“The Gambia Has Done Quite Well in Data Cost Reduction”
Matarr Touray, a senior official of the Public Utilities Regulatory Authority (PURA) said The Gambia has done quite well in data cost reduction even though it is still expensive for average Gambians. Touray was speaking at the “Who is Who in Tech” event organized by Point-click Technologies and its partners over the weekend.
“The Gambia has done quite well in data cost, “ he said. The data cost from a standard home connection has come down by about 50%. But is still too prohibited for an average Gambian who has an income of $50.”
In addressing some of the problems faced by technology in The Gambia, Point-click Technology and its partners organized a networking event to bring together both Gambians at home and in the diaspora to network and address issues hindering the advancement of technology in The Gambia.

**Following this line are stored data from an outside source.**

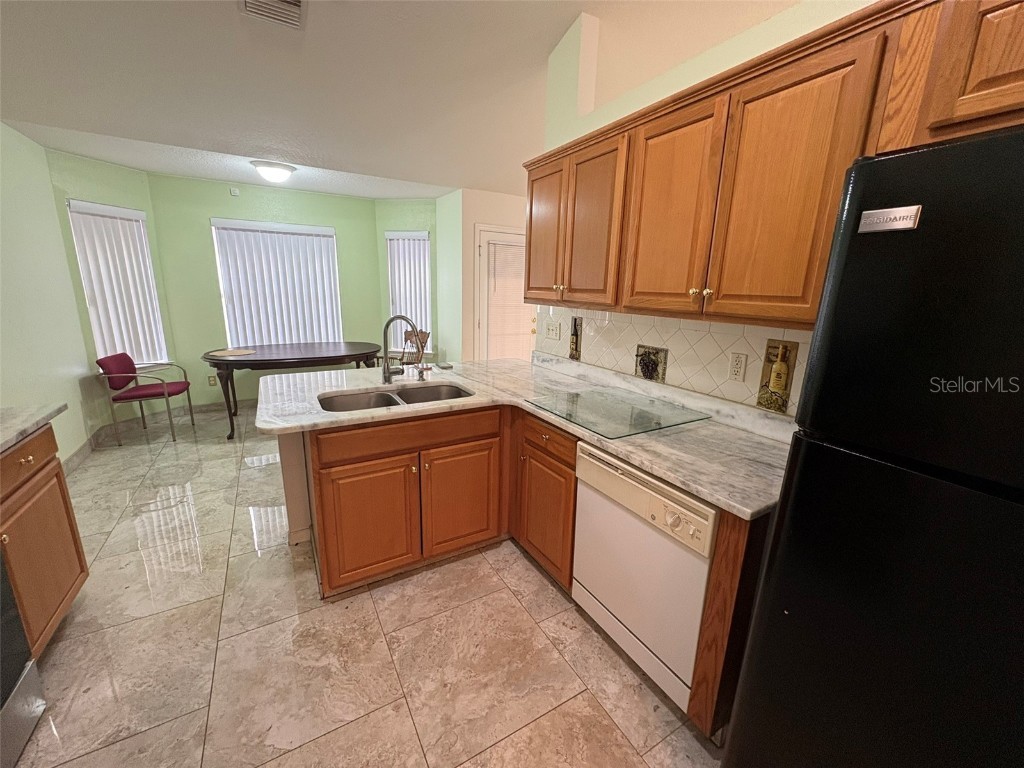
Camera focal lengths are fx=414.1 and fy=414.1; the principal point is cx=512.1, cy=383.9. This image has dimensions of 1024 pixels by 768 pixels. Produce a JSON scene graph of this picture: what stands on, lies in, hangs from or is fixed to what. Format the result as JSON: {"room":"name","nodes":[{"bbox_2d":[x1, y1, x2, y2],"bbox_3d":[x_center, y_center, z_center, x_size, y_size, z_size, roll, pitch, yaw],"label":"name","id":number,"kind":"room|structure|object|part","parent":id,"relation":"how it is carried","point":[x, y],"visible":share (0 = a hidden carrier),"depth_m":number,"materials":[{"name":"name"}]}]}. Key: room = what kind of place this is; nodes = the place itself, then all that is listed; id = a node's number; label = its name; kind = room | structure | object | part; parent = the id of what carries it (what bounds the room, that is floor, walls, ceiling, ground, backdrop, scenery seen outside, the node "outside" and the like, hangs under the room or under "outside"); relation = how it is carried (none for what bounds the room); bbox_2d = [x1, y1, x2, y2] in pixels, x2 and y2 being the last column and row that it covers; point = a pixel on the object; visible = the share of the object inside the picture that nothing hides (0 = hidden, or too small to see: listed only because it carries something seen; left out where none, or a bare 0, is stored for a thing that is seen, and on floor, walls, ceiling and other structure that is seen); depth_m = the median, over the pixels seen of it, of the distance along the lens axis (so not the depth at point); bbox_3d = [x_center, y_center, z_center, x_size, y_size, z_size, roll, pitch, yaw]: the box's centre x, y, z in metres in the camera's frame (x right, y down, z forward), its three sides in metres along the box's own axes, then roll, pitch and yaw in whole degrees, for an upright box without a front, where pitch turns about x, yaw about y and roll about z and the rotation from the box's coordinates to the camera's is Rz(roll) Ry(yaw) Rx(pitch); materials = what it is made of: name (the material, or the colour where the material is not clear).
{"room":"kitchen","nodes":[
{"label":"kitchen","id":0,"kind":"room"},
{"bbox_2d":[0,119,101,464],"bbox_3d":[-2.178,-0.261,0.796,0.133,3.036,6.516,-7,16,-30],"label":"left wall","id":1,"kind":"structure","parent":0,"point":[1,276],"depth_m":2.95,"materials":[{"name":"paint"}]},
{"bbox_2d":[62,427,105,474],"bbox_3d":[-3.150,0.727,2.746,0.015,0.106,2.568,-7,16,-30],"label":"baseboard","id":2,"kind":"structure","parent":1,"relation":"attached to","point":[83,448],"depth_m":3.37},
{"bbox_2d":[47,148,176,433],"bbox_3d":[-3.766,-0.799,3.960,0.133,2.477,0.840,5,14,14],"label":"bay left wall","id":3,"kind":"structure","parent":0,"point":[126,173],"depth_m":3.75,"materials":[{"name":"green paint"}]},
{"bbox_2d":[67,199,168,366],"bbox_3d":[-3.725,-0.878,3.920,0.134,1.518,0.593,5,14,14],"label":"window","id":4,"kind":"structure","parent":3,"relation":"in","point":[149,272],"depth_m":3.94,"materials":[{"name":"white"}]},
{"bbox_2d":[147,172,381,407],"bbox_3d":[-2.683,-0.996,4.878,2.241,2.480,0.139,-7,16,-30],"label":"green back wall","id":5,"kind":"structure","parent":0,"point":[306,194],"depth_m":4.54,"materials":[{"name":"green paint"}]},
{"bbox_2d":[208,374,216,386],"bbox_3d":[-3.382,-0.040,4.672,0.075,0.122,0.012,-7,16,-30],"label":"wall outlet","id":6,"kind":"object","parent":5,"relation":"attached to","point":[213,381],"visible":0.97,"depth_m":4.66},
{"bbox_2d":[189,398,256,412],"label":"baseboard","id":7,"kind":"structure","parent":5,"relation":"attached to","point":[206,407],"depth_m":4.73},
{"bbox_2d":[229,187,239,195],"bbox_3d":[-2.910,-2.012,4.334,0.068,0.072,0.029,-7,16,-30],"label":"wall sensor","id":8,"kind":"object","parent":5,"relation":"attached to","point":[234,192],"visible":0.98,"depth_m":4.33,"materials":[{"name":"white plastic"}]},
{"bbox_2d":[210,217,341,348],"bbox_3d":[-2.683,-1.088,4.838,1.215,1.473,0.130,-7,16,-30],"label":"window","id":9,"kind":"structure","parent":5,"relation":"in","point":[329,231],"depth_m":4.74,"materials":[{"name":"white"}]},
{"bbox_2d":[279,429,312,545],"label":"half wall","id":10,"kind":"structure","parent":0,"point":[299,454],"depth_m":2.29,"materials":[{"name":"paint"}]},
{"bbox_2d":[5,402,733,767],"bbox_3d":[0.074,0.918,2.644,6.460,0.071,8.201,-7,16,-30],"label":"floor","id":11,"kind":"structure","parent":0,"point":[365,601],"depth_m":1.72,"materials":[{"name":"beige tile"}]},
{"bbox_2d":[0,552,45,767],"bbox_3d":[-1.696,0.731,0.864,0.710,1.121,0.776,-7,16,-30],"label":"stove","id":12,"kind":"object","parent":11,"relation":"on","point":[34,685],"visible":0.99,"depth_m":1.31,"materials":[{"name":"metal"}]},
{"bbox_2d":[0,421,89,658],"bbox_3d":[-2.070,0.671,1.481,0.635,0.888,0.626,-7,16,-30],"label":"left base cabinet","id":13,"kind":"object","parent":11,"relation":"on","point":[81,571],"visible":0.84,"depth_m":1.62,"materials":[{"name":"brown wood"}]},
{"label":"drawer","id":14,"kind":"part","parent":13,"relation":"part of","materials":[{"name":"brown wood"}]},
{"bbox_2d":[0,403,66,453],"bbox_3d":[-2.146,0.204,1.453,0.652,0.038,0.768,-7,16,-30],"label":"left countertop","id":15,"kind":"structure","parent":13,"relation":"on","point":[15,437],"depth_m":1.65,"materials":[{"name":"grey stone"}]},
{"bbox_2d":[96,353,194,444],"bbox_3d":[-3.406,0.104,3.900,0.526,0.785,0.536,-4,15,-20],"label":"chair","id":16,"kind":"object","parent":11,"relation":"on","point":[102,366],"visible":1,"depth_m":3.75,"materials":[{"name":"red fabric"}]},
{"bbox_2d":[201,342,387,439],"bbox_3d":[-2.217,0.017,4.390,1.700,0.766,0.991,-7,16,-30],"label":"dining table","id":17,"kind":"object","parent":11,"relation":"on","point":[308,358],"visible":0.89,"depth_m":4.06,"materials":[{"name":"brown wood"}]},
{"bbox_2d":[207,348,255,357],"bbox_3d":[-2.742,-0.313,4.066,0.395,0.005,0.385,-7,16,-30],"label":"placemat","id":18,"kind":"object","parent":17,"relation":"on","point":[225,353],"visible":1,"depth_m":4.03,"materials":[{"name":"beige"}]},
{"bbox_2d":[375,328,429,370],"bbox_3d":[-1.301,-0.166,4.888,0.546,0.939,0.558,7,15,22],"label":"wooden chair","id":19,"kind":"object","parent":11,"relation":"on","point":[427,336],"visible":0.36,"depth_m":4.78,"materials":[{"name":"brown wood"}]},
{"bbox_2d":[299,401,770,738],"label":"base cabinet","id":20,"kind":"object","parent":11,"relation":"on","point":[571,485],"visible":0.5,"depth_m":2.05,"materials":[{"name":"brown wood"}]},
{"bbox_3d":[-0.720,0.689,2.062,0.423,0.561,0.056,-7,16,-30],"label":"cabinet door","id":21,"kind":"part","parent":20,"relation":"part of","materials":[{"name":"brown wood"}]},
{"bbox_3d":[-0.502,0.256,2.097,0.910,0.143,0.037,-7,16,-30],"label":"drawer","id":22,"kind":"part","parent":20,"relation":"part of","materials":[{"name":"brown wood"}]},
{"bbox_3d":[-0.278,0.634,2.297,0.406,0.576,0.056,-7,16,-30],"label":"cabinet door","id":23,"kind":"part","parent":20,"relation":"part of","materials":[{"name":"brown wood"}]},
{"bbox_2d":[251,352,794,519],"bbox_3d":[-0.092,0.103,2.119,1.580,0.057,2.295,-7,16,-30],"label":"countertop","id":24,"kind":"structure","parent":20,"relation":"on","point":[592,437],"depth_m":1.81,"materials":[{"name":"grey stone"}]},
{"bbox_2d":[318,383,473,411],"bbox_3d":[-0.597,0.177,2.197,0.819,0.190,0.487,-7,16,-30],"label":"double sink","id":25,"kind":"object","parent":24,"relation":"in","point":[433,394],"visible":0.41,"depth_m":2.32,"materials":[{"name":"silver metal"}]},
{"bbox_2d":[381,315,423,385],"bbox_3d":[-0.614,-0.195,2.336,0.278,0.393,0.107,6,15,18],"label":"faucet","id":26,"kind":"object","parent":24,"relation":"on","point":[384,368],"visible":1,"depth_m":2.35,"materials":[{"name":"silver metal"}]},
{"bbox_2d":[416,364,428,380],"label":"soap dispenser","id":27,"kind":"object","parent":24,"relation":"on","point":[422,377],"visible":0.99,"depth_m":2.46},
{"bbox_2d":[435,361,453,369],"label":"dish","id":28,"kind":"object","parent":24,"relation":"on","point":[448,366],"visible":0.99,"depth_m":2.85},
{"bbox_2d":[527,386,708,438],"bbox_3d":[0.475,0.118,1.967,0.589,0.008,0.620,-7,16,-30],"label":"glass cutting board","id":29,"kind":"object","parent":24,"relation":"in","point":[658,422],"visible":0.99,"depth_m":1.90,"materials":[{"name":"glass"}]},
{"bbox_2d":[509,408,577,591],"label":"base cabinet","id":30,"kind":"object","parent":11,"relation":"on","point":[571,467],"visible":0.5,"depth_m":2.02,"materials":[{"name":"brown wood"}]},
{"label":"cabinet door","id":31,"kind":"part","parent":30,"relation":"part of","materials":[{"name":"brown wood"}]},
{"bbox_3d":[0.151,0.260,1.985,0.042,0.124,0.428,-7,16,-30],"label":"drawer","id":32,"kind":"part","parent":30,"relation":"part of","materials":[{"name":"brown wood"}]},
{"bbox_2d":[572,440,718,716],"bbox_3d":[0.677,0.689,1.718,0.635,0.861,0.621,-7,16,-30],"label":"dishwasher","id":33,"kind":"object","parent":11,"relation":"on","point":[590,493],"visible":0.61,"depth_m":1.49,"materials":[{"name":"white"}]},
{"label":"control panel","id":34,"kind":"part","parent":33,"relation":"part of","materials":[{"name":"plastic"}]},
{"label":"control","id":35,"kind":"part","parent":33,"relation":"part of","materials":[{"name":"plastic"}]},
{"bbox_2d":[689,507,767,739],"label":"end panel","id":36,"kind":"object","parent":11,"relation":"on","point":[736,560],"visible":0.35,"depth_m":1.26,"materials":[{"name":"brown wood"}]},
{"bbox_2d":[725,125,1023,767],"bbox_3d":[1.138,0.470,0.831,0.808,1.752,0.848,-7,16,-30],"label":"refrigerator","id":37,"kind":"object","parent":11,"relation":"on","point":[1012,192],"visible":1,"depth_m":0.75,"materials":[{"name":"black metal"}]},
{"bbox_2d":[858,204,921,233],"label":"brand nameplate","id":38,"kind":"object","parent":37,"relation":"attached to","point":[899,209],"visible":0.97,"depth_m":0.77,"materials":[{"name":"silver metal"}]},
{"bbox_2d":[0,0,805,201],"bbox_3d":[0.172,-1.794,1.618,6.085,0.128,7.238,-7,16,-30],"label":"ceiling","id":39,"kind":"structure","parent":0,"point":[565,26],"depth_m":2.58,"materials":[{"name":"white paint"}]},
{"bbox_2d":[238,0,305,29],"bbox_3d":[-1.173,-1.865,2.014,0.295,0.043,0.364,-7,16,-30],"label":"ceiling vent","id":40,"kind":"object","parent":39,"relation":"attached to","point":[297,5],"visible":0.99,"depth_m":2.09,"materials":[{"name":"white metal"}]},
{"bbox_2d":[251,160,296,182],"bbox_3d":[-2.155,-1.905,3.758,0.355,0.128,0.342,-7,16,-30],"label":"ceiling light","id":41,"kind":"object","parent":39,"relation":"attached to","point":[283,168],"visible":0.99,"depth_m":3.66,"materials":[{"name":"white glass"}]},
{"bbox_2d":[377,199,438,363],"bbox_3d":[-1.272,-1.056,5.304,0.839,2.491,0.138,4,14,11],"label":"bay right wall","id":42,"kind":"structure","parent":0,"point":[429,226],"depth_m":5.07,"materials":[{"name":"green paint"}]},
{"bbox_2d":[385,230,431,353],"bbox_3d":[-1.285,-1.139,5.230,0.579,1.467,0.144,4,14,12],"label":"window","id":43,"kind":"structure","parent":42,"relation":"in","point":[425,233],"depth_m":5.22,"materials":[{"name":"white"}]},
{"bbox_2d":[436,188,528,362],"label":"door wall","id":44,"kind":"structure","parent":0,"point":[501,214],"depth_m":4.60,"materials":[{"name":"paint"}]},
{"bbox_2d":[474,224,534,360],"bbox_3d":[-0.008,-0.752,4.977,0.898,2.086,0.118,-7,16,-30],"label":"door","id":45,"kind":"structure","parent":44,"relation":"in","point":[482,295],"depth_m":4.80,"materials":[{"name":"white paint"}]},
{"bbox_2d":[484,237,527,360],"bbox_3d":[-0.031,-0.901,4.837,0.601,1.472,0.045,-7,16,-30],"label":"door blind","id":46,"kind":"object","parent":45,"relation":"attached to","point":[501,246],"visible":0.77,"depth_m":4.79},
{"bbox_2d":[527,0,885,409],"bbox_3d":[1.284,-0.366,1.327,0.151,3.190,4.388,-7,16,-30],"label":"right wall","id":47,"kind":"structure","parent":0,"point":[760,48],"depth_m":2.07,"materials":[{"name":"beige paint"}]},
{"bbox_2d":[535,305,807,417],"bbox_3d":[0.710,-0.207,2.197,0.008,0.381,2.177,-7,16,-30],"label":"tile backsplash","id":48,"kind":"structure","parent":47,"relation":"attached to","point":[628,330],"depth_m":2.00,"materials":[{"name":"beige tile"}]},
{"bbox_2d":[544,319,561,339],"bbox_3d":[0.277,-0.371,2.848,0.016,0.121,0.156,-7,16,-30],"label":"light switch","id":49,"kind":"object","parent":48,"relation":"attached to","point":[554,332],"visible":0.98,"depth_m":2.84,"materials":[{"name":"white plastic"}]},
{"bbox_2d":[569,316,582,360],"bbox_3d":[0.409,-0.297,2.678,0.011,0.279,0.106,-7,16,-30],"label":"decorative tile","id":50,"kind":"object","parent":48,"relation":"attached to","point":[575,349],"visible":0.98,"depth_m":2.67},
{"bbox_2d":[635,344,667,382],"bbox_3d":[0.722,-0.112,2.187,0.014,0.185,0.197,-7,16,-30],"label":"decorative tile","id":51,"kind":"object","parent":48,"relation":"in","point":[651,377],"visible":0.98,"depth_m":2.18,"materials":[{"name":"tile"}]},
{"bbox_2d":[728,352,747,381],"bbox_3d":[0.963,-0.074,1.774,0.009,0.117,0.071,-7,16,-30],"label":"wall outlet","id":52,"kind":"object","parent":48,"relation":"attached to","point":[736,366],"visible":0.96,"depth_m":1.77,"materials":[{"name":"white plastic"}]},
{"bbox_2d":[757,338,798,411],"bbox_3d":[1.059,-0.037,1.658,0.023,0.286,0.123,-7,16,-30],"label":"decorative tile","id":53,"kind":"object","parent":48,"relation":"attached to","point":[766,386],"visible":0.95,"depth_m":1.65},
{"bbox_2d":[523,1,1023,332],"bbox_3d":[0.811,-0.665,1.571,0.359,0.821,2.588,-7,16,-30],"label":"upper cabinets","id":54,"kind":"object","parent":47,"relation":"attached to","point":[531,252],"visible":0.92,"depth_m":1.31,"materials":[{"name":"brown wood"}]},
{"bbox_3d":[0.175,-0.829,2.321,0.102,0.726,0.403,-7,16,-30],"label":"cabinet door","id":55,"kind":"part","parent":54,"relation":"part of","materials":[{"name":"brown wood"}]},
{"bbox_3d":[0.364,-0.719,1.948,0.108,0.724,0.360,-7,16,-30],"label":"cabinet door","id":56,"kind":"part","parent":54,"relation":"part of","materials":[{"name":"brown wood"}]},
{"bbox_3d":[0.568,-0.621,1.587,0.070,0.735,0.392,-7,16,-30],"label":"cabinet door","id":57,"kind":"part","parent":54,"relation":"part of","materials":[{"name":"brown wood"}]},
{"bbox_3d":[0.781,-0.534,1.251,0.058,0.737,0.359,-7,16,-30],"label":"cabinet door","id":58,"kind":"part","parent":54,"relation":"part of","materials":[{"name":"brown wood"}]}
]}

Malick Khan, CEO of Point-click, shared with The Chronicle the reason behind the “Who is Who in Tech” networking event. “It was organized to connect The Gambians in the diaspora that are in technology with the local ecosystem technology entrepreneurs. It is important that we all know who we are, that when we can engage and potentially work together in solving some of the most challenging problems in this country.”
Highlighting the issues affecting the rapid advancement of technology in the country, Khan said connectivity should be affordable to all. “The connectivity is not out there for everybody to reach because of the cost, it should be minimized a little bit so that everybody can afford it. Make it to be more stable and it 24 hours access…if you have a problem you don’t have to wait until Monday because the companies are not working on a weekend. Those are some of the small gaps that need adjustments.”
The event was attended by both Gambians at home and the diaspora in the field of technology.
Joseph Jasseh, a Gambian working at Microsoft said it’s everyone’s responsibility to figure out how to make things better in The Gambia as far technology is concerned.
“We are all working for companies in the West, doing amazing things, but when we come back home, nothing seems to be working. It is our responsibility to figure out how do we help make things better.”
“Talking of that, in January we are launching what we call The Gambia Technology Advisory Council. This is going to be a movement to figure out how do we bring all the people in tech in The Gambia and the diaspora to figure out how we provide guidance, compliances, best practices, but also how to partner with the Ministry of Information.”
The “Who is Who in Tech” event is expected to be an annual event to create a platform to network, invest, build and connect Gambians from all over the world through technology.